After lawmakers, other politicians and some political observers complained about the state redistricting process that ended about a year ago, one state senator has renewed his effort to change some of it.
"What we're attempting to do is close some loopholes," Sen. Bob Dixon, R-Springfield, told the Senate's Rules, Joint Rules, Resolutions and Ethics Committee on Tuesday afternoon, "take care of some obvious oversights, offer greater transparency and accountability and make sure that the "Sunshine Law' applies to the process."
Dixon said his proposed amendment to Missouri's Constitution would create "some clarity, some consistent constitutional rules (and) get rid of some murky language and unclear statutes."
He proposed a similar amendment last year, and it cleared the Senate but never was debated in the House.
The Constitution requires new district boundaries to be drawn every 10 years - after Missouri's numbers from the U.S. Census have been reported to the president.
State lawmakers are required to draw the new congressional district borders, while two, separate residents commissions are created to redo the state House and Senate boundaries.
The governor names those residents from lists of names provided by the chairs of the two statewide political parties casting the most votes in the most recent governor's election.
The committee redrawing state House districts has two members for each congressional district, while the committee drawing new state Senate boundaries has 10 members. In both cases, the committees are split evenly between the two parties.
Both are required to hold public hearings to take residents' comments.
To become effective, each committee's final maps must be approved by at least seven-tenths of its members.
If a committee fails, its work is turned over to a panel of six appeals court judges chosen by the Missouri Supreme Court, with at least four of the six judges agreeing on a final map for it to become effective.
But the Constitution doesn't set out other specific requirements for the judges' work - and that's one of the things Dixon wants to fix.
In 2011, one six-judge panel took over both maps after neither the House nor Senate residents commissions produced a map.
Although the two residents' panels held open meetings, the judges' deliberations were done in closed meetings.
Dixon's proposed amendment would require "all meetings, executive meetings, actions, hearings, and business of any commission created under this section (to) be open to the public."

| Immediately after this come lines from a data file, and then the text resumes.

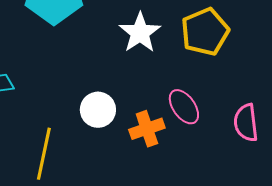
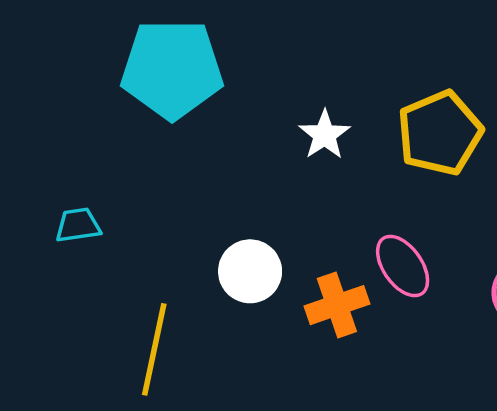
white star: (140, 33) -> (325, 135), size x0.7

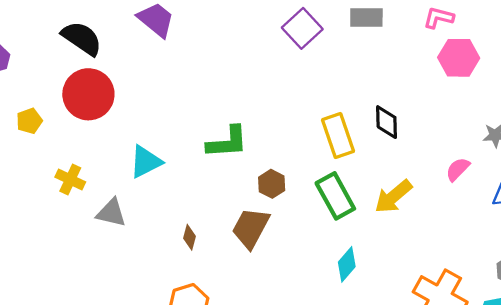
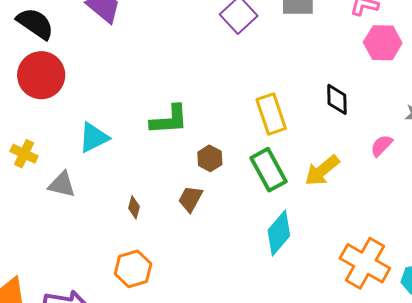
black diamond: (387, 122) -> (337, 99), moved
brown trapezoid: (251, 228) -> (190, 199), size x0.7
cyan diamond: (347, 264) -> (279, 233), size x1.4

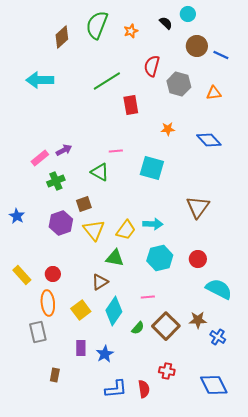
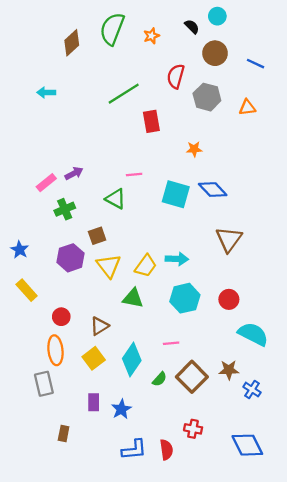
brown circle: (197, 46) -> (215, 53), moved
cyan arrow: (40, 80) -> (46, 92), size x0.6
blue diamond: (209, 140) -> (213, 190), moved
yellow rectangle: (22, 275) -> (27, 290), moved
brown triangle: (100, 282) -> (99, 326), moved

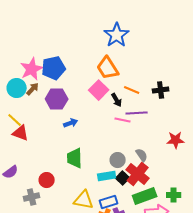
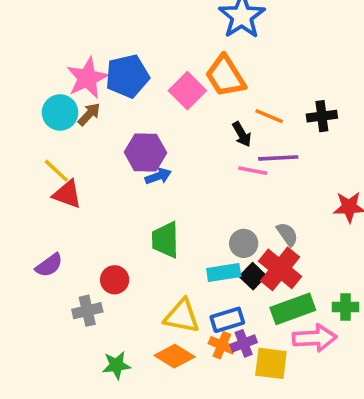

No senator asked Dixon any questions about his proposal during the committee hearing - and no one stepped forward to speak for, or against, his amendment.
He later told the News Tribune: "I would like to see the process cleaned up, streamlined and bring some sunshine to it before we get ourselves in the process again.
"It's every 10 years, so my effort here really is to be proactive for the next time."
Under the current constitutional language, residents who serve on either committee are prohibited from running for a legislative office for four years "following the date of the filing by the commission of its final statement of apportionment."
Dixon noted one of his changes would make that ban 10 years on running for the state House or Senate - and that it would be effective even if the commission failed to draw a new map.
His amendment also prohibits current lawmakers and their employees from serving on either commission.